Saved entries:

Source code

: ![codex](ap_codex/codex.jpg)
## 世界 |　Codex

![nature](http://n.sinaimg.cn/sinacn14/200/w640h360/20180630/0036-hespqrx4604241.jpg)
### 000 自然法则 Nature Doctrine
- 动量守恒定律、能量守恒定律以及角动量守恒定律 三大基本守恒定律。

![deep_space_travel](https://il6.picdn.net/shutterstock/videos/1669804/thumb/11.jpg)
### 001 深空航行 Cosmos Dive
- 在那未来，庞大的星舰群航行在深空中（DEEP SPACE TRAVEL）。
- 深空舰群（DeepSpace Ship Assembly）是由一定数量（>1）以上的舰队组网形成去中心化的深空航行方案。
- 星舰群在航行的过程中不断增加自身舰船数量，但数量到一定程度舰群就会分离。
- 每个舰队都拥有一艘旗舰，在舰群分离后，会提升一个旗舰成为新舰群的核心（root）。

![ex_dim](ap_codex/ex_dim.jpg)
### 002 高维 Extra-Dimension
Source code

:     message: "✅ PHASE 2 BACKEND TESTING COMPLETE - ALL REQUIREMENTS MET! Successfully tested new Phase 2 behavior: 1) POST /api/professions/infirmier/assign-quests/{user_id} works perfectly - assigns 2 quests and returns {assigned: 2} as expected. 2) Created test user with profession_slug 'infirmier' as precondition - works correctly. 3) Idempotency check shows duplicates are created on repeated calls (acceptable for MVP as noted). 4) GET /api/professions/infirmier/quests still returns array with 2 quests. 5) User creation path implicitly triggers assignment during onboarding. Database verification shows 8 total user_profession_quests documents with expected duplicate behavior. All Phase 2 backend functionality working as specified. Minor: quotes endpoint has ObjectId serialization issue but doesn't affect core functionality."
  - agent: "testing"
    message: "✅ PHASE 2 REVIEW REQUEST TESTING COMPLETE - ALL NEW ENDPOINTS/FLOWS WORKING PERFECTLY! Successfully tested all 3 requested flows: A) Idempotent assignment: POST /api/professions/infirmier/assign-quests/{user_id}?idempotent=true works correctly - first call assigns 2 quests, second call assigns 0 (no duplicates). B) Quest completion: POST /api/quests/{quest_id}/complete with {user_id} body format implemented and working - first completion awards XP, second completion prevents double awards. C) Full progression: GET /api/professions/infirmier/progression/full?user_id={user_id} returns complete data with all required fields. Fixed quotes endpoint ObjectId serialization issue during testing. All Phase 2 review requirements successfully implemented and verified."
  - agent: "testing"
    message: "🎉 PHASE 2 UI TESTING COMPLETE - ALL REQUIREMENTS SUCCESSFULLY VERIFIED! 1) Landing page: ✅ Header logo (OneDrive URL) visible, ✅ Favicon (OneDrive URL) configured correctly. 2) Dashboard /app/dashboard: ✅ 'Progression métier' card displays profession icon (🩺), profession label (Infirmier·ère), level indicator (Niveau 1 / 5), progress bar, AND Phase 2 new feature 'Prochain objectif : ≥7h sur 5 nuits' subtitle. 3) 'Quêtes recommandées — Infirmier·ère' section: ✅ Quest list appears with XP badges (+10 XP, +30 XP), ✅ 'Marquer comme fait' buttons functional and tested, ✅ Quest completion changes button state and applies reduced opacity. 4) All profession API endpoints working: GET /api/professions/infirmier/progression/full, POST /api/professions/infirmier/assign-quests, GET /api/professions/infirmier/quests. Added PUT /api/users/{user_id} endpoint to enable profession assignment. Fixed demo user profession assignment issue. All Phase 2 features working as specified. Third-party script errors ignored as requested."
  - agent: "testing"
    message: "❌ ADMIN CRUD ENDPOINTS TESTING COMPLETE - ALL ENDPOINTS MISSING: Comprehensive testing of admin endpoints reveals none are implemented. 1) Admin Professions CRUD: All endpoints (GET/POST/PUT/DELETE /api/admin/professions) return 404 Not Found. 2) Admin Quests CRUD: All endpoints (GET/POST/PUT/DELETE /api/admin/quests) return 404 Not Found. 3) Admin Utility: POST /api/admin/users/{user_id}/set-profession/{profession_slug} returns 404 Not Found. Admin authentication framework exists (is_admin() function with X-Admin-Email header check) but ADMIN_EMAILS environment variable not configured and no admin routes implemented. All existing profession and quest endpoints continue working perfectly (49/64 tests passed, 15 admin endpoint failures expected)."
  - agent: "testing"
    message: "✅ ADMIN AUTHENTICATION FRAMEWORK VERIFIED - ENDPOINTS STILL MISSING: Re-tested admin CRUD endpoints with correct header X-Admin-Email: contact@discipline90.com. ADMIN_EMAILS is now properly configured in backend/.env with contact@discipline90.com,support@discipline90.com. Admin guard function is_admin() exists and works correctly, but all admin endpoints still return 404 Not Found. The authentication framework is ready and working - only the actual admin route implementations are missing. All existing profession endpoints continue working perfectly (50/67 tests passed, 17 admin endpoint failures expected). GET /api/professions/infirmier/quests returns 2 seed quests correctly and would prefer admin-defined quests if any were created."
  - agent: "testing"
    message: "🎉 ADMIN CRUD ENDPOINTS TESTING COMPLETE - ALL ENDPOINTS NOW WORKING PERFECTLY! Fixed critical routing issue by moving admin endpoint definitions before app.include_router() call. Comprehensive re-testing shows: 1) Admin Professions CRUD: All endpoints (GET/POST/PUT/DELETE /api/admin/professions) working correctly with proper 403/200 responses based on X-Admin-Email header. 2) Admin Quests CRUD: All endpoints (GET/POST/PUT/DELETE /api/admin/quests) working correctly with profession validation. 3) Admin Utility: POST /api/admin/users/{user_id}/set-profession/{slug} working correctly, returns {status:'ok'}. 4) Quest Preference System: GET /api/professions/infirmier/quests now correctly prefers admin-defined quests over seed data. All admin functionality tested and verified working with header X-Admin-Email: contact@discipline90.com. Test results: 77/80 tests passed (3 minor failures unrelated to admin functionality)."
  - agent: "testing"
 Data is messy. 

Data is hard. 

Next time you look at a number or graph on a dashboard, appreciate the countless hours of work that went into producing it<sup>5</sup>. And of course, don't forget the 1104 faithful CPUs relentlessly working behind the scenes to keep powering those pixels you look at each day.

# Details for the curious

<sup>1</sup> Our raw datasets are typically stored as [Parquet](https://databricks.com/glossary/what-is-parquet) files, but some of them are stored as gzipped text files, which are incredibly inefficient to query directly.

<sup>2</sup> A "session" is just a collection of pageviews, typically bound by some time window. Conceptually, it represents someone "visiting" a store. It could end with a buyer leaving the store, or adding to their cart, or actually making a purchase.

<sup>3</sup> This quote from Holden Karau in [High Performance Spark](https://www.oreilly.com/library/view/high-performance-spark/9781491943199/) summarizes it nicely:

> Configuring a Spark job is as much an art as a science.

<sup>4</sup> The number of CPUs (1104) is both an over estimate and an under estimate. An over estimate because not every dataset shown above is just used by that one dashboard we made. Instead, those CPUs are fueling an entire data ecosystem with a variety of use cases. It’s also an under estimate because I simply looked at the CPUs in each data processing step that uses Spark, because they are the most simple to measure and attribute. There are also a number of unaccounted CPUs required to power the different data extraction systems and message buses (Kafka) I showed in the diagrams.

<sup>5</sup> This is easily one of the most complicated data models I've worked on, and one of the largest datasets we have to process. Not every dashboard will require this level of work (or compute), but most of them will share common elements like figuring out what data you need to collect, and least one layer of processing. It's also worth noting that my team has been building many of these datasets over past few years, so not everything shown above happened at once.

• [WHAT IS EXPECTED] Exactly as they appear above, copy out all the records.

• [EXERCISE RESULT]
Source code

: ![codex](ap_codex/codex.jpg)
## 世界 |　Codex

![nature](http://n.sinaimg.cn/sinacn14/200/w640h360/20180630/0036-hespqrx4604241.jpg)
### 000 自然法则 Nature Doctrine
- 动量守恒定律、能量守恒定律以及角动量守恒定律 三大基本守恒定律。

![deep_space_travel](https://il6.picdn.net/shutterstock/videos/1669804/thumb/11.jpg)
### 001 深空航行 Cosmos Dive
- 在那未来，庞大的星舰群航行在深空中（DEEP SPACE TRAVEL）。
- 深空舰群（DeepSpace Ship Assembly）是由一定数量（>1）以上的舰队组网形成去中心化的深空航行方案。
- 星舰群在航行的过程中不断增加自身舰船数量，但数量到一定程度舰群就会分离。
- 每个舰队都拥有一艘旗舰，在舰群分离后，会提升一个旗舰成为新舰群的核心（root）。

![ex_dim](ap_codex/ex_dim.jpg)
### 002 高维 Extra-Dimension
Source code

:     message: "✅ PHASE 2 BACKEND TESTING COMPLETE - ALL REQUIREMENTS MET! Successfully tested new Phase 2 behavior: 1) POST /api/professions/infirmier/assign-quests/{user_id} works perfectly - assigns 2 quests and returns {assigned: 2} as expected. 2) Created test user with profession_slug 'infirmier' as precondition - works correctly. 3) Idempotency check shows duplicates are created on repeated calls (acceptable for MVP as noted). 4) GET /api/professions/infirmier/quests still returns array with 2 quests. 5) User creation path implicitly triggers assignment during onboarding. Database verification shows 8 total user_profession_quests documents with expected duplicate behavior. All Phase 2 backend functionality working as specified. Minor: quotes endpoint has ObjectId serialization issue but doesn't affect core functionality."
  - agent: "testing"
    message: "✅ PHASE 2 REVIEW REQUEST TESTING COMPLETE - ALL NEW ENDPOINTS/FLOWS WORKING PERFECTLY! Successfully tested all 3 requested flows: A) Idempotent assignment: POST /api/professions/infirmier/assign-quests/{user_id}?idempotent=true works correctly - first call assigns 2 quests, second call assigns 0 (no duplicates). B) Quest completion: POST /api/quests/{quest_id}/complete with {user_id} body format implemented and working - first completion awards XP, second completion prevents double awards. C) Full progression: GET /api/professions/infirmier/progression/full?user_id={user_id} returns complete data with all required fields. Fixed quotes endpoint ObjectId serialization issue during testing. All Phase 2 review requirements successfully implemented and verified."
  - agent: "testing"
    message: "🎉 PHASE 2 UI TESTING COMPLETE - ALL REQUIREMENTS SUCCESSFULLY VERIFIED! 1) Landing page: ✅ Header logo (OneDrive URL) visible, ✅ Favicon (OneDrive URL) configured correctly. 2) Dashboard /app/dashboard: ✅ 'Progression métier' card displays profession icon (🩺), profession label (Infirmier·ère), level indicator (Niveau 1 / 5), progress bar, AND Phase 2 new feature 'Prochain objectif : ≥7h sur 5 nuits' subtitle. 3) 'Quêtes recommandées — Infirmier·ère' section: ✅ Quest list appears with XP badges (+10 XP, +30 XP), ✅ 'Marquer comme fait' buttons functional and tested, ✅ Quest completion changes button state and applies reduced opacity. 4) All profession API endpoints working: GET /api/professions/infirmier/progression/full, POST /api/professions/infirmier/assign-quests, GET /api/professions/infirmier/quests. Added PUT /api/users/{user_id} endpoint to enable profession assignment. Fixed demo user profession assignment issue. All Phase 2 features working as specified. Third-party script errors ignored as requested."
  - agent: "testing"
    message: "❌ ADMIN CRUD ENDPOINTS TESTING COMPLETE - ALL ENDPOINTS MISSING: Comprehensive testing of admin endpoints reveals none are implemented. 1) Admin Professions CRUD: All endpoints (GET/POST/PUT/DELETE /api/admin/professions) return 404 Not Found. 2) Admin Quests CRUD: All endpoints (GET/POST/PUT/DELETE /api/admin/quests) return 404 Not Found. 3) Admin Utility: POST /api/admin/users/{user_id}/set-profession/{profession_slug} returns 404 Not Found. Admin authentication framework exists (is_admin() function with X-Admin-Email header check) but ADMIN_EMAILS environment variable not configured and no admin routes implemented. All existing profession and quest endpoints continue working perfectly (49/64 tests passed, 15 admin endpoint failures expected)."
  - agent: "testing"
    message: "✅ ADMIN AUTHENTICATION FRAMEWORK VERIFIED - ENDPOINTS STILL MISSING: Re-tested admin CRUD endpoints with correct header X-Admin-Email: contact@discipline90.com. ADMIN_EMAILS is now properly configured in backend/.env with contact@discipline90.com,support@discipline90.com. Admin guard function is_admin() exists and works correctly, but all admin endpoints still return 404 Not Found. The authentication framework is ready and working - only the actual admin route implementations are missing. All existing profession endpoints continue working perfectly (50/67 tests passed, 17 admin endpoint failures expected). GET /api/professions/infirmier/quests returns 2 seed quests correctly and would prefer admin-defined quests if any were created."
  - agent: "testing"
    message: "🎉 ADMIN CRUD ENDPOINTS TESTING COMPLETE - ALL ENDPOINTS NOW WORKING PERFECTLY! Fixed critical routing issue by moving admin endpoint definitions before app.include_router() call. Comprehensive re-testing shows: 1) Admin Professions CRUD: All endpoints (GET/POST/PUT/DELETE /api/admin/professions) working correctly with proper 403/200 responses based on X-Admin-Email header. 2) Admin Quests CRUD: All endpoints (GET/POST/PUT/DELETE /api/admin/quests) working correctly with profession validation. 3) Admin Utility: POST /api/admin/users/{user_id}/set-profession/{slug} working correctly, returns {status:'ok'}. 4) Quest Preference System: GET /api/professions/infirmier/quests now correctly prefers admin-defined quests over seed data. All admin functionality tested and verified working with header X-Admin-Email: contact@discipline90.com. Test results: 77/80 tests passed (3 minor failures unrelated to admin functionality)."
  - agent: "testing"
 Data is messy. 

Data is hard. 

Next time you look at a number or graph on a dashboard, appreciate the countless hours of work that went into producing it<sup>5</sup>. And of course, don't forget the 1104 faithful CPUs relentlessly working behind the scenes to keep powering those pixels you look at each day.

# Details for the curious

<sup>1</sup> Our raw datasets are typically stored as [Parquet](https://databricks.com/glossary/what-is-parquet) files, but some of them are stored as gzipped text files, which are incredibly inefficient to query directly.

<sup>2</sup> A "session" is just a collection of pageviews, typically bound by some time window. Conceptually, it represents someone "visiting" a store. It could end with a buyer leaving the store, or adding to their cart, or actually making a purchase.

<sup>3</sup> This quote from Holden Karau in [High Performance Spark](https://www.oreilly.com/library/view/high-performance-spark/9781491943199/) summarizes it nicely:

> Configuring a Spark job is as much an art as a science.

<sup>4</sup> The number of CPUs (1104) is both an over estimate and an under estimate. An over estimate because not every dataset shown above is just used by that one dashboard we made. Instead, those CPUs are fueling an entire data ecosystem with a variety of use cases. It’s also an under estimate because I simply looked at the CPUs in each data processing step that uses Spark, because they are the most simple to measure and attribute. There are also a number of unaccounted CPUs required to power the different data extraction systems and message buses (Kafka) I showed in the diagrams.

<sup>5</sup> This is easily one of the most complicated data models I've worked on, and one of the largest datasets we have to process. Not every dashboard will require this level of work (or compute), but most of them will share common elements like figuring out what data you need to collect, and least one layer of processing. It's also worth noting that my team has been building many of these datasets over past few years, so not everything shown above happened at once.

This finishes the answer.